The computer security guru Bruce Schneier has described in several of his essays an "arms race" between the "black-hats" who write malicious software and the "white-hats" who write software that defends against it. The black-hats are constantly inspecting and examining the technology landscape, looking for loopholes and vulnerabilities that they can exploit. Once they develop and popularize an exploit, the white-hats figure out how to detect it, motivating the black-hats to just look elsewhere for new holes.

Or as Schneier puts it: "improvements in detection technologies lead to improvements in...detection evasion, which in turn spur the development of better detection capabilities." And so on.

The advent of synthetic securities has brought that arms race to the financial world. People can argue about whether increased government regulation is (part of) the answer to our current problems, but one thing that everyone has to agree on is that the capabilities of regulation -- any amount of regulation -- are constrained by the knowledge of the regulators. You can't regulate what isn't yet known to be a threat.

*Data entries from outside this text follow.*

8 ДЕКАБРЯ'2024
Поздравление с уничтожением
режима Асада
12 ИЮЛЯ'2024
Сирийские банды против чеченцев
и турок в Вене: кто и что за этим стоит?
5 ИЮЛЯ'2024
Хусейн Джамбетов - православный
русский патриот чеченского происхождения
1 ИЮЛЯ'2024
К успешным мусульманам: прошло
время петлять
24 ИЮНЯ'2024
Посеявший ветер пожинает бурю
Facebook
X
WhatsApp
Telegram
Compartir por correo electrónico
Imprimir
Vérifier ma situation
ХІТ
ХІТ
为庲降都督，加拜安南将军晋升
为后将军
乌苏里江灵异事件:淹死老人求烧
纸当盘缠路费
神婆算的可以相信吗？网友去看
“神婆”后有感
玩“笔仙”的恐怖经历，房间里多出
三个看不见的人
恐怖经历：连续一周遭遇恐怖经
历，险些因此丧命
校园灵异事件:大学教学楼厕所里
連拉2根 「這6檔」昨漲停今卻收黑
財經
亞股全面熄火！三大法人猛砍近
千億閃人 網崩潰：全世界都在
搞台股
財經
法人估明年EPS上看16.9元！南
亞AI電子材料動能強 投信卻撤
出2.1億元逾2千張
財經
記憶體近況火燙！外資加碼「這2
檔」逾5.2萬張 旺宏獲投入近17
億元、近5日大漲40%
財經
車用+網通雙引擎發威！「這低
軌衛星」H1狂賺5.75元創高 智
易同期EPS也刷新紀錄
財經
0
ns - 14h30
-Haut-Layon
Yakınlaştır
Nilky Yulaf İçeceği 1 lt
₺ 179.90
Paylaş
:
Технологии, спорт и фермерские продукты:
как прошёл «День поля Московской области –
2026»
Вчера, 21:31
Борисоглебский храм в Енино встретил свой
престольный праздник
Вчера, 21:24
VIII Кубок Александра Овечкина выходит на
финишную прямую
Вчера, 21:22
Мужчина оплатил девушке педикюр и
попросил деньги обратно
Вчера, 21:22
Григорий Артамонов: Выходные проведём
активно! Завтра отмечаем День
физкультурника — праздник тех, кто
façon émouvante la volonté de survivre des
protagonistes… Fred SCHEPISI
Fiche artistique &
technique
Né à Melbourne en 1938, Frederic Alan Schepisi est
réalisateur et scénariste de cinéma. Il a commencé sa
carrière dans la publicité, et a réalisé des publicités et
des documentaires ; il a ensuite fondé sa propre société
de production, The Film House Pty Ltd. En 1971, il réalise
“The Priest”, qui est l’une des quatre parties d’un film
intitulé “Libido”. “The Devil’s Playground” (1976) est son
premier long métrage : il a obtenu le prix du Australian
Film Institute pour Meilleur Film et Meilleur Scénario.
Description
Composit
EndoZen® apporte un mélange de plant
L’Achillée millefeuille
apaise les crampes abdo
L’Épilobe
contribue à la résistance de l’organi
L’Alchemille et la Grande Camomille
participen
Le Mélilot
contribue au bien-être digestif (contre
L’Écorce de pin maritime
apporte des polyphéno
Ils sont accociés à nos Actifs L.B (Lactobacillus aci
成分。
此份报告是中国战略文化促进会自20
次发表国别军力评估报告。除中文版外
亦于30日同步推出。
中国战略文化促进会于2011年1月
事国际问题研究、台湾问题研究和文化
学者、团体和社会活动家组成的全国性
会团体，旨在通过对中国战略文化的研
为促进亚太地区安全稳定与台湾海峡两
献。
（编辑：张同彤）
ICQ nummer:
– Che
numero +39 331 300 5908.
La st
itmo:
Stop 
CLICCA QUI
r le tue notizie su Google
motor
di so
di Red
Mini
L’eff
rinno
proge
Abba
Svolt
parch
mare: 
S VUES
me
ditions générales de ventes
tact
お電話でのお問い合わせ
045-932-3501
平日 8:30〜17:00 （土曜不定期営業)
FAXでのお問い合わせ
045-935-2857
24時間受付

S&Ls, junk bonds, CDOs -- these are all exploits that were developed by financial black-hats who spent years scrutinizing the workings of financial markets looking for loopholes and vulnerabilities. Those black-hats were strongly motivated, because if they could find just one working exploit, they could make themselves mega-rich. So what if it had disastrous downstream consequences for everyone else?

After each of those exploits became popular and caused a problem, regulations were changed to prevent them from working. In other words, the vulnerabilities that enabled the exploit were patched. But this patching is simply another change to the system -- and every change has the potential to introduce a new vulnerability. Fix one bug, introduce another. The black-hats will never stop looking for them, and never stop coming up with new exploits.

David Brooks recognized this and declared: "We’re going to need regulators who can anticipate what the next Wall Street business model is going to look like, and how the next crisis will be different than the current one."

That might work. But it's just a continuation of the arms race. There is one technique, one dynamic, that could be borrowed from the computer security world and implemented in the financial world, that could potentially bring the arms race under control.

Instead of having "squads of low-paid regulators who can stay ahead of the highly paid bankers, auditors and analysts who pace this industry," why not grant one-time amnesty to whichever black-hat notifies the regulators of a new exploit?

Think about CERT, the Computer Emergency Response Team at Carnegie Mellon University. CERT is a neutral clearinghouse for computer security information. Software makers who find security vulnerabilities in their own products can notify CERT so that its users can protect themselves. But the majority of information that flows into CERT comes from black-hats
who have actually developed an exploit for whatever vulnerability they've found.

Imagine this dynamic in finance. A black-hat financial genius scrutinizes the market and discovers some vulnerability. He cooks up a synthetic security that exploits that vulnerability. The exploit makes him shitloads of money. But instead of allowing other financial folks to notice this and quietly pile on, creating a new bubble based on that synthetic security, the black-hat notifies the regulators. The regulators immediately outlaw or otherwise restrict the new synthetic security -- and as a thank-you to the black-hat for doing the responsible thing, he's allowed to keep all the money it earned him.

This harnesses the behavior of the blackhats and allows them to satisfy their primary goal -- to get wildly rich through insidiously clever means -- while shielding the overall market from the unintended consequences of their cleverness. It's introducing a new set of incentives that motivates the market to police itself.

We still need traditional regulation to take care of the practices that are known to be disruptive. But until we introduce a channel through which regulators can be alerted to new, unknown practices, those regulators will remain blind to them until they explode in another crisis like the one we're dealing with now.